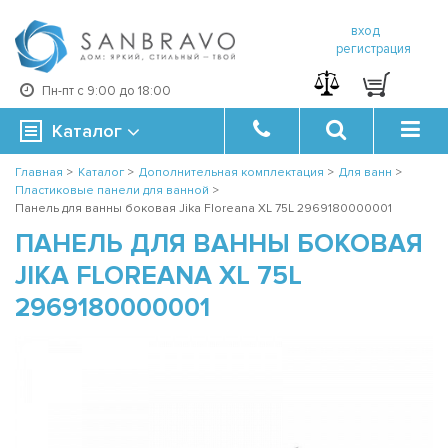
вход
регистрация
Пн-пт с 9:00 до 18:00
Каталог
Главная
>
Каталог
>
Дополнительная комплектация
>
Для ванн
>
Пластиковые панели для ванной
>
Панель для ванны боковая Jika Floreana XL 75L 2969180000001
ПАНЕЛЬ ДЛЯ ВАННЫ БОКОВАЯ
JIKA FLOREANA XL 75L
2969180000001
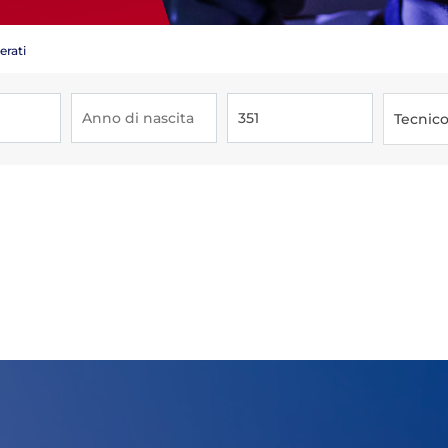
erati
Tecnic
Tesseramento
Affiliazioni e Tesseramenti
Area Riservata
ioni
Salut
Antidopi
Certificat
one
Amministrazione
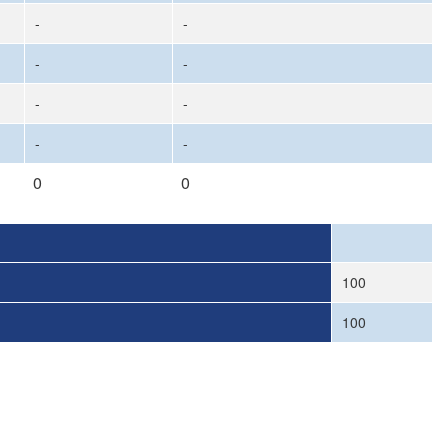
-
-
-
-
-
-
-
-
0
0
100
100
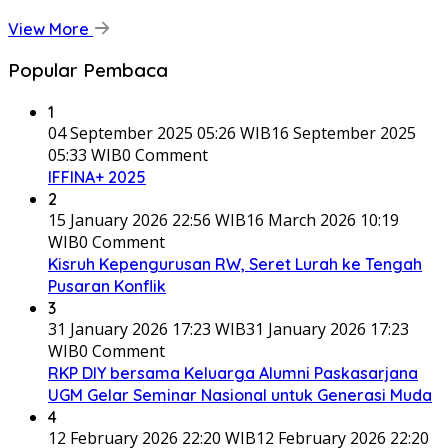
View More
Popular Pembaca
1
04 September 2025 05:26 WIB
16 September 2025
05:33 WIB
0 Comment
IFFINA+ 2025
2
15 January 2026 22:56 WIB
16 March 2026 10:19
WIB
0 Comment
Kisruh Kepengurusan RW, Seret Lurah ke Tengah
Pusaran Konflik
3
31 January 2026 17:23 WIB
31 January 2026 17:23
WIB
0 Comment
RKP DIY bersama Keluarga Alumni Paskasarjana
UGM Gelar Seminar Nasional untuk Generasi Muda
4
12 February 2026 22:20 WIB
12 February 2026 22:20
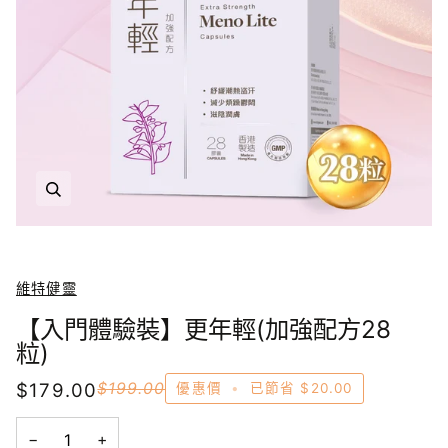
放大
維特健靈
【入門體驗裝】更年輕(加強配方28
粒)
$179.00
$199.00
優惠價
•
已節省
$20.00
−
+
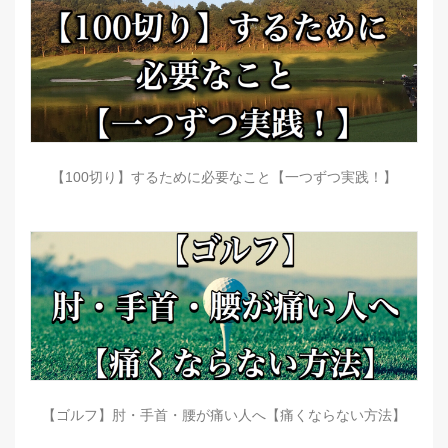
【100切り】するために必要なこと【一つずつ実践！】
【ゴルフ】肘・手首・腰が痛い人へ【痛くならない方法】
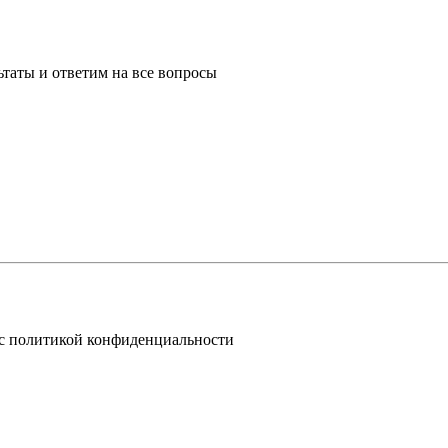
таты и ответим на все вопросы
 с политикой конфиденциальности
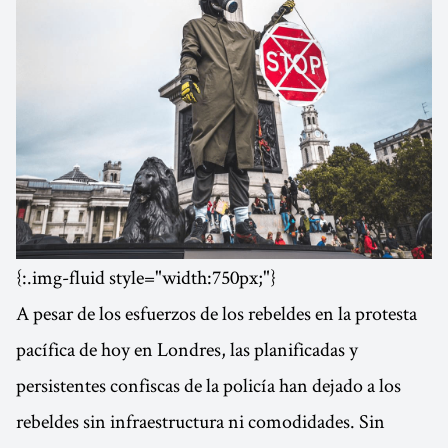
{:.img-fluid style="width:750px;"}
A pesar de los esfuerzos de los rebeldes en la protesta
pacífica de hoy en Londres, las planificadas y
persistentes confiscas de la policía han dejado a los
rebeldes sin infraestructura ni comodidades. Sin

-- -- --

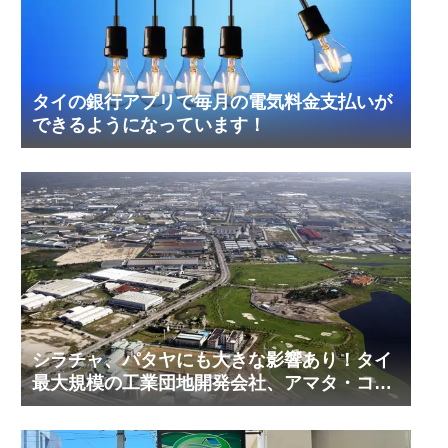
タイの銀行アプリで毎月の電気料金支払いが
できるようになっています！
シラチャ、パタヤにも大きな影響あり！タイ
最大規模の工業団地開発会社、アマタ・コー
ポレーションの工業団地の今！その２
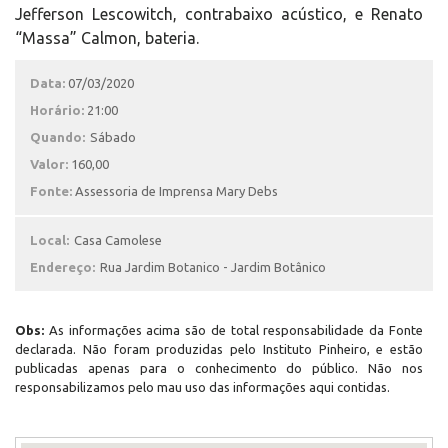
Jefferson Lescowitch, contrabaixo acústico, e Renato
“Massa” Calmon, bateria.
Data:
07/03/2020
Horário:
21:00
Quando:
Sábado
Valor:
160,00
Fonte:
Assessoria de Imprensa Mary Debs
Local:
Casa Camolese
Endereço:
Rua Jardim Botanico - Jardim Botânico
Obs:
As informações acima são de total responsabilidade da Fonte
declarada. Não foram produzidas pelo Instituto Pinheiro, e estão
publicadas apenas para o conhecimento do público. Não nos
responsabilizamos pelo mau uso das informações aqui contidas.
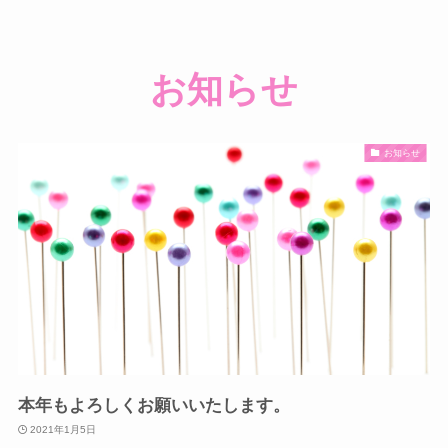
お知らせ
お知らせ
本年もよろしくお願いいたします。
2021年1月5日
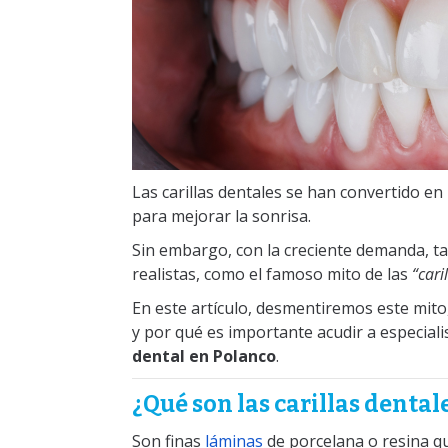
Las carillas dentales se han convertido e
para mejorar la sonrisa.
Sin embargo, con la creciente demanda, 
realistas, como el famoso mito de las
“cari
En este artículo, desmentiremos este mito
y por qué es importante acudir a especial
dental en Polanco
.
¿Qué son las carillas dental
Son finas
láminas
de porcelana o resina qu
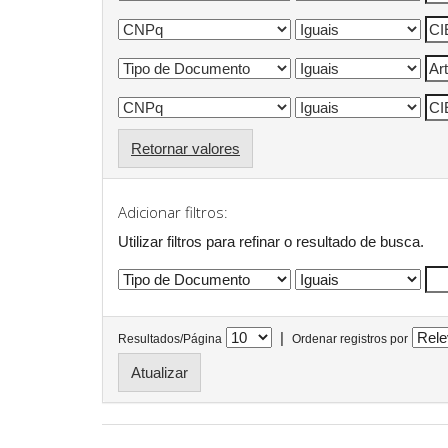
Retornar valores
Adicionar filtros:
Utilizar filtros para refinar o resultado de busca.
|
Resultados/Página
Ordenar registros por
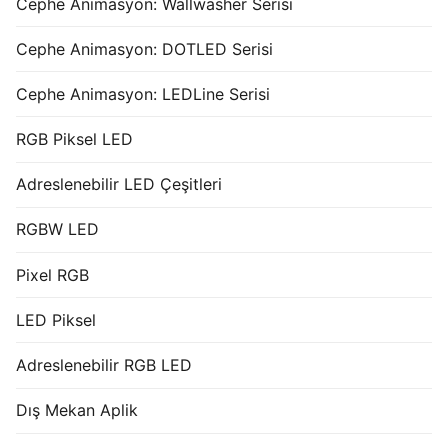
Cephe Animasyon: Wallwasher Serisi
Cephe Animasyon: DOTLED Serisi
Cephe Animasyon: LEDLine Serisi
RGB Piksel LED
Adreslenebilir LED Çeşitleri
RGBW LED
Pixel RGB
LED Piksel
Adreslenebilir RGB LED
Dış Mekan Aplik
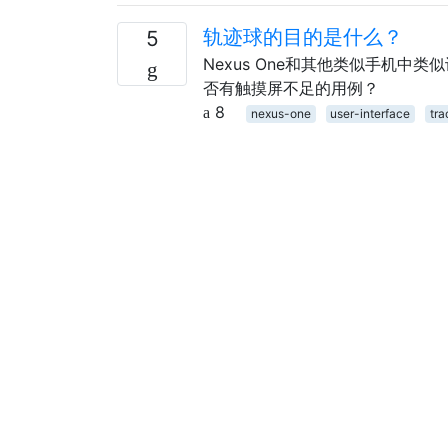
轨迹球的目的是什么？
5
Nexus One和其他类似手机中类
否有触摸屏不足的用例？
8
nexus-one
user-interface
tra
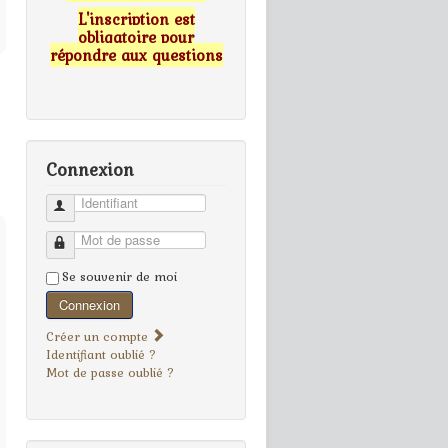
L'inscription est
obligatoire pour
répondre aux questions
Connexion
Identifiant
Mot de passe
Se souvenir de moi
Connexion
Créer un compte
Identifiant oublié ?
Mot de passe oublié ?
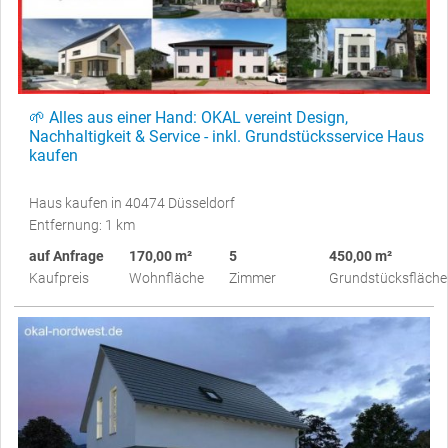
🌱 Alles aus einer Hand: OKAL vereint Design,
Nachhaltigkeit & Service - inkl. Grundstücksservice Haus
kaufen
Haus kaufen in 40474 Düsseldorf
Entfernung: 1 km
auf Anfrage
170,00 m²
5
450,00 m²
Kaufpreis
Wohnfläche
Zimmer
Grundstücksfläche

-- -- --

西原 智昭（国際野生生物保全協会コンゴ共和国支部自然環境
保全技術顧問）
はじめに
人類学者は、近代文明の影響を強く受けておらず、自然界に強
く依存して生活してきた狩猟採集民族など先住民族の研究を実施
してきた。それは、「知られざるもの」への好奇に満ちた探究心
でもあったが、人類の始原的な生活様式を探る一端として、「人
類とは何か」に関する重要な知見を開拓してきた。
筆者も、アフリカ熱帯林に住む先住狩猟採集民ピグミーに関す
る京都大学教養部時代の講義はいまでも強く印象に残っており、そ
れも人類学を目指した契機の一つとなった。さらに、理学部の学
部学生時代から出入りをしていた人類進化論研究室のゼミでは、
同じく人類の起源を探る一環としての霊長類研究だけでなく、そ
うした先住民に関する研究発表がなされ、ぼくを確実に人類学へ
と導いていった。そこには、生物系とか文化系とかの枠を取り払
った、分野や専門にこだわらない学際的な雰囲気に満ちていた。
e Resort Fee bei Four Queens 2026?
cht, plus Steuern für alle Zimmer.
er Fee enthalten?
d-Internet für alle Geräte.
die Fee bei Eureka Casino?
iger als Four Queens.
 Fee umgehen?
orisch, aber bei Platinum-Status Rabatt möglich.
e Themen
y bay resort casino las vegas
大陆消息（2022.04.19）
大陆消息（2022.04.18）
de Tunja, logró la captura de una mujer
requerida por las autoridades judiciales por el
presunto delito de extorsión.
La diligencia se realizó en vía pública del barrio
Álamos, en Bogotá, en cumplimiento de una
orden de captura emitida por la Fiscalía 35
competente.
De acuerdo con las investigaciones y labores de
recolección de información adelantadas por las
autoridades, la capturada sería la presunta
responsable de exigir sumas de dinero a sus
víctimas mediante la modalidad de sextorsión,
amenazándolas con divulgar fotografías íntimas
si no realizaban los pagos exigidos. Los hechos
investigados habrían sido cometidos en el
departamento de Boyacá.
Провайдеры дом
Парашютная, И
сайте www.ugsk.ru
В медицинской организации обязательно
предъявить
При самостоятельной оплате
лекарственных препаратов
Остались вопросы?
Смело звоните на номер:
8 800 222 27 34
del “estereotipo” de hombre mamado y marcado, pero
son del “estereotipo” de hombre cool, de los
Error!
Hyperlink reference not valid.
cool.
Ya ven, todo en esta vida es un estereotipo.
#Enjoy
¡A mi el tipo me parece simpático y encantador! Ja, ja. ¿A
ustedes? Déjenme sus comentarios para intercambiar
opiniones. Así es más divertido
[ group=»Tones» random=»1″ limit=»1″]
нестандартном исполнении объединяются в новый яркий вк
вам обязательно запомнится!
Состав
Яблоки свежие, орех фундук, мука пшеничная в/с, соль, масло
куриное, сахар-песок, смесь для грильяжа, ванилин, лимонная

-- -- --

__WHAT YOU SHOULD DO__
List every row above that contains the string "carillas", copying each one in full. Matching is case-sensitive.

__ANSWER BOX__
Las carillas dentales se han convertido e
¿Qué son las carillas dental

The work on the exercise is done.